Alain: ‘I think you should actively offer teams of students to companies. Preferably university students mixed with students from vocational education and universities of applied sciences. Good ideas always come up when you bring people from different backgrounds together. But you have to keep chasing it a bit. UT, in cooperation with companies in the region, could always have a pile of graduation assignments ready. Especially in applied research – that can be of enormous added value to society.’

Raymond: ‘Good point! I can also imagine that we, the people of UT, could be even more active in using our personal network. Say, if it were up to you, would you restore that slogan ‘the entrepreneurial university’?’

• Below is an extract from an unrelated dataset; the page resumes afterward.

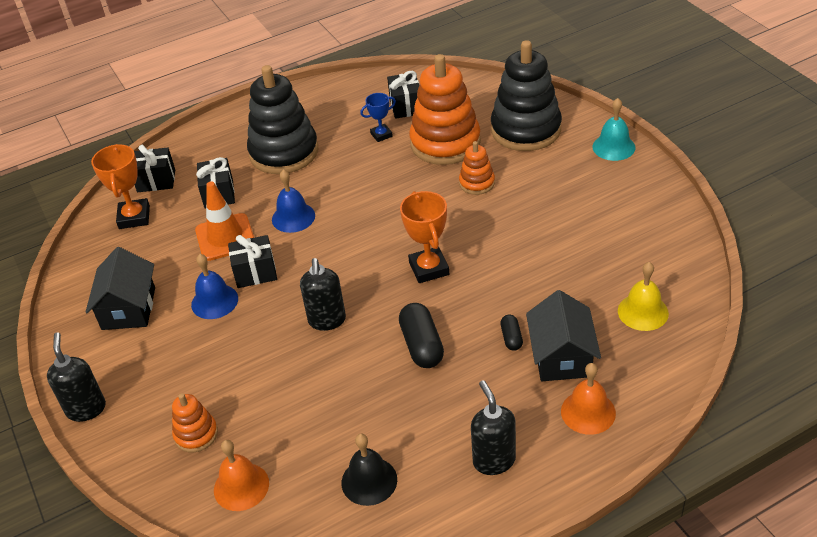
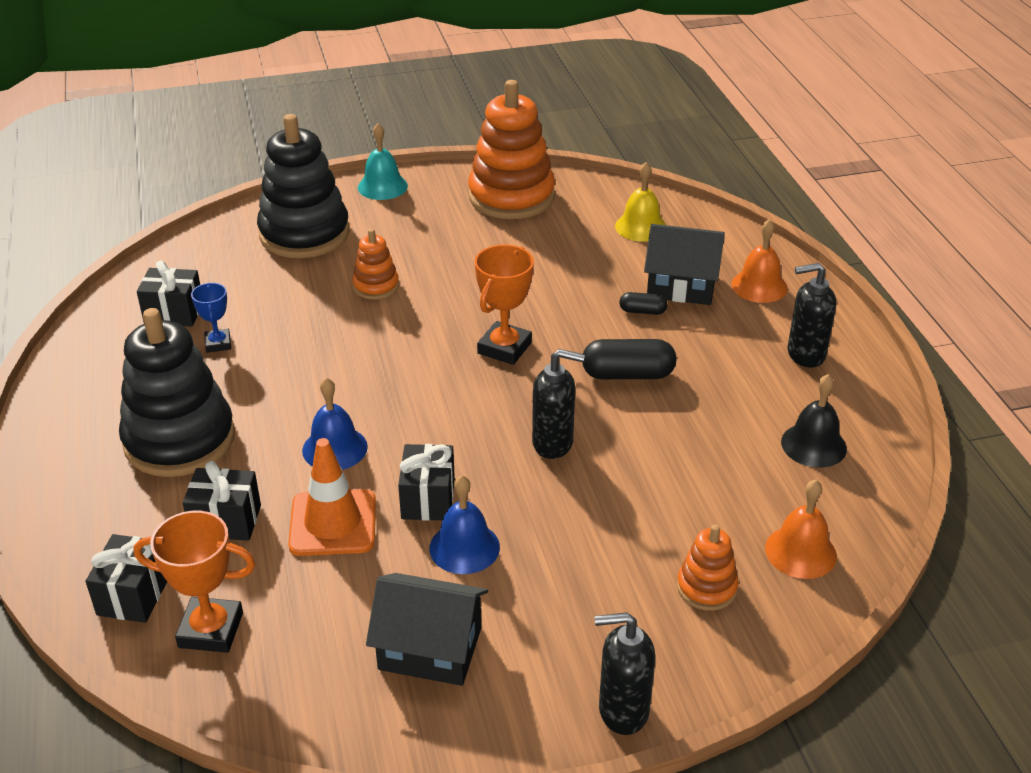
camera: 80 degrees left, 5 degrees down
(429, 268) = (504, 348): orange trophy -> orange trophy turned 60 degrees counterclockwise
(445, 143) = (280, 295): orange stacking toy -> orange stacking toy (511, 197)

Alain: ‘Absolutely, yes. The sooner the better. You know, it’s also a self-fulfilling prophecy: the moment you start calling yourself that, people start acting like it.’


graduated in business administration and worked as a management team member for many years, among others at Tata Precision Tubes and Thiel & Hoche in Germany. In 2009, Raymond took his practical experience with him to UT. Here he combined his PhD in business administration with teaching. Raymond obtained his PhD in 2015 by researching how companies innovate in challenging times. Today he mainly focuses on educational innovation. As a teacher at the ETM/BMS department, but also as a Senior Fellow at 4TU.

Alain le Loux MSc (1971)

studied Computer Science and Industrial Engineering & Management at UT. He also obtained a Master of Business Administration (MBA) from Business School Netherlands. He worked for PinkRoccade and was CEO of several start-ups. Now he is mainly active as a start-up investor. For 11 years he was a coach at Novel-T, the UT platform that drives entrepreneurship.